Тут сестра моя совсем взбеленилась. Она налетела на Джо, схватила его за бакенбарды и стала колотить головой об стену, а я виновато взирал на это из своего угла.
— Теперь ты, может быть, скажешь мне, что случилось, боров ты пучеглазый, — выговорила она, переводя дух.

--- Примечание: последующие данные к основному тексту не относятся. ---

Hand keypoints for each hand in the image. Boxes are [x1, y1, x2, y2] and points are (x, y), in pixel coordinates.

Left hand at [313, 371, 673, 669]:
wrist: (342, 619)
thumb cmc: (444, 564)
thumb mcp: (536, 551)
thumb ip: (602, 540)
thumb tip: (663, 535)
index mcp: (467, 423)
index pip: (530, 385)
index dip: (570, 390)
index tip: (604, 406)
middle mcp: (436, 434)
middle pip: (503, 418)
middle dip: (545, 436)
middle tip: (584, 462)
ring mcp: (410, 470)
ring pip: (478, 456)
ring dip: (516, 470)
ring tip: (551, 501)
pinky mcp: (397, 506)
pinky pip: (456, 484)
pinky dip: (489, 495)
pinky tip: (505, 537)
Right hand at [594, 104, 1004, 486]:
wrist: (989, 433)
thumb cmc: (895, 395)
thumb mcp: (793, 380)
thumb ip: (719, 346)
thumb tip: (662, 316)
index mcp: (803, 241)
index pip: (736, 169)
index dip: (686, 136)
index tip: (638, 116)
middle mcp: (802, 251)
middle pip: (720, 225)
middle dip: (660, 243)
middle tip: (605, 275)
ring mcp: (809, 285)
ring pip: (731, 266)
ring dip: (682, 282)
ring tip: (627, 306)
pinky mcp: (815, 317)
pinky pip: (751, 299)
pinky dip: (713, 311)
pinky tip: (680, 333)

Джо рассеянно посмотрел на нее, потом так же рассеянно откусил от своего ломтя и опять уставился на меня.
— Ты ведь знаешь, Пип, — торжественно произнес он, засунув хлеб за щеку и таким таинственным тоном, словно, кроме нас, в комнате никого не было, — мы с тобой друзья, и не стал бы я никогда тебя выдавать. Но чтобы так… — он отодвинул свой стул, посмотрел на пол, потом опять перевел глаза на меня, — чтобы враз проглотить целый ломоть…
— Опять глотает не прожевав? — крикнула сестра.